In contrast to our findings regarding steroids, there was no demonstrable association between receipt of TMZ in the peri-vaccination period and subsequent IgG titer levels. TMZ is known to induce lymphopenia which is driven primarily by selective CD4+ T-Cell Depletion15,23. Therefore, any impairment to vaccine response exerted by TMZ would presumably be mediated through reduced CD4+ counts. In our study, longitudinal CD4 counts across the vaccination schedule were not routinely obtained, precluding a correlation analysis to be performed between CD4+ levels and humoral response. A relevant extrapolation could be made from the limited published data on vaccinated persons with HIV. Frater and colleagues recently reported safety and efficacy outcomes for a subset of 54 HIV-positive patients included in the phase II/III study of the ChAdOx1 nCoV-19 vaccine (Astra-Zeneca)24. In the study, all participants were on active anti-retroviral therapy, had undetectable HIV viral load, and the median CD4 counts at enrollment were 694 cells/µL. The authors found no difference in the magnitude or durability of anti-spike IgG response between HIV-positive and HIV-negative participants, and there was no correlation between CD4 counts and the level of IgG response at day 56 following the prime vaccination (first dose).

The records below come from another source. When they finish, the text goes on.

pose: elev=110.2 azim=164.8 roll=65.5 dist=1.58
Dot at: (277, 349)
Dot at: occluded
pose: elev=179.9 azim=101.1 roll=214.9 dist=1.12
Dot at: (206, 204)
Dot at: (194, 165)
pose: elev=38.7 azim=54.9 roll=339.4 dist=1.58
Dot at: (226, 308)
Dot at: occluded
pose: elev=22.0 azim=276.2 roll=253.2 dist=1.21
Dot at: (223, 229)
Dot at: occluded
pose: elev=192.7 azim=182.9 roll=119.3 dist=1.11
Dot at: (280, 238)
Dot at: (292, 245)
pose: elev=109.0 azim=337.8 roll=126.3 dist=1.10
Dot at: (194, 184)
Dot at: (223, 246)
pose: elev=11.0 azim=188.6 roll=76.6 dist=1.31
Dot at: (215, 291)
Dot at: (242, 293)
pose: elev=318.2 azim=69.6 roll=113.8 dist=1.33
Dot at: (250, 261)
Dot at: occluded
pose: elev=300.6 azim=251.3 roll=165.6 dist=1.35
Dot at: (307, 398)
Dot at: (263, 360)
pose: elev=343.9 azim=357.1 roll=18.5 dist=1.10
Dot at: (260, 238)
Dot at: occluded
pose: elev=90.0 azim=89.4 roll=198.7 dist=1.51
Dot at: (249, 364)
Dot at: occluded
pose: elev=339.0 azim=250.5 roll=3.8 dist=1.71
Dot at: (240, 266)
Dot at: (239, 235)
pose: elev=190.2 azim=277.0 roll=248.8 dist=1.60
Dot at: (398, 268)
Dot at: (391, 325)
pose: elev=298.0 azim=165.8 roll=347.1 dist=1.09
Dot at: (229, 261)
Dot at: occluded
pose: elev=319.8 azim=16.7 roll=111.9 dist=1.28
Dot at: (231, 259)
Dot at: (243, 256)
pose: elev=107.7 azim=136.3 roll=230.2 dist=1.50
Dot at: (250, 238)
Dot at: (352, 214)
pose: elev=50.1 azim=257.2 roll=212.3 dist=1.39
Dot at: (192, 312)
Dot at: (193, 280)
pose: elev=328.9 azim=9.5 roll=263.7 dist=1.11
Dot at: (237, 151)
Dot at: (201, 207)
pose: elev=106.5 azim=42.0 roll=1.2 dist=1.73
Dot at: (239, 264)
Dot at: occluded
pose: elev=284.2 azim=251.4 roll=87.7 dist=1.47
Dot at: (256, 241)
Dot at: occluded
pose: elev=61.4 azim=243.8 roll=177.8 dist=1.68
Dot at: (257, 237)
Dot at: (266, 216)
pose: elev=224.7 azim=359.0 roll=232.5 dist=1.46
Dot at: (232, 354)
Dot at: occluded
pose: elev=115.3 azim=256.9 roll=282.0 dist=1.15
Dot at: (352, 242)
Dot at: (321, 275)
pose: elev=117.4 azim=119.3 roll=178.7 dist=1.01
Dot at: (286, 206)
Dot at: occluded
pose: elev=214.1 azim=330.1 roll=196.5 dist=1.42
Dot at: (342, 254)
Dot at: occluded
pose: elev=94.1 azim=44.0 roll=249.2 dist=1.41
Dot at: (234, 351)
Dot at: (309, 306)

Our study suffers from several limitations. Primarily, small sample sizes in both groups prohibit making robust conclusions regarding vaccine immunogenicity in PBT patients. Secondly, the groups were not matched by age and sex – the proportion of males in the PBTs was higher, as was the median age. Lastly, cellular immunity measures - which are of relevance in patients receiving lymphocyte-modulating treatment, were not assessed.
Notwithstanding the above limitations, our findings do point to a reduced vaccine response in PBT patients compared with healthy controls, as evidenced by a lower rate of successful seroconversion, as well as reduced IgG levels over a prolonged follow-up period. Both of these effects might be mediated by chronic steroid use throughout the vaccination schedule. In light of our findings, it appears prudent to minimize corticosteroid treatment for PBT patients during the peri-vaccination period to the lowest-possible dose required to control edema-related symptoms. In addition, PBT patients should be strongly considered for receipt of a third (“booster”) vaccination dose. Alternatively, IgG titer levels may be serially monitored following the two-dose schedule to single out the subset of PBTs patients who serve to benefit from a booster dose.
Like many other facets of oncology care, the treatment of neuro-oncology patients has been severely disrupted by the pandemic25. Minimizing infection risk should be a high priority especially in patients with high - grade glioma, who typically harbor multiple risk factors for severe infection including older age, continuous immunosuppression, and reduced mobility secondary to neurological damage.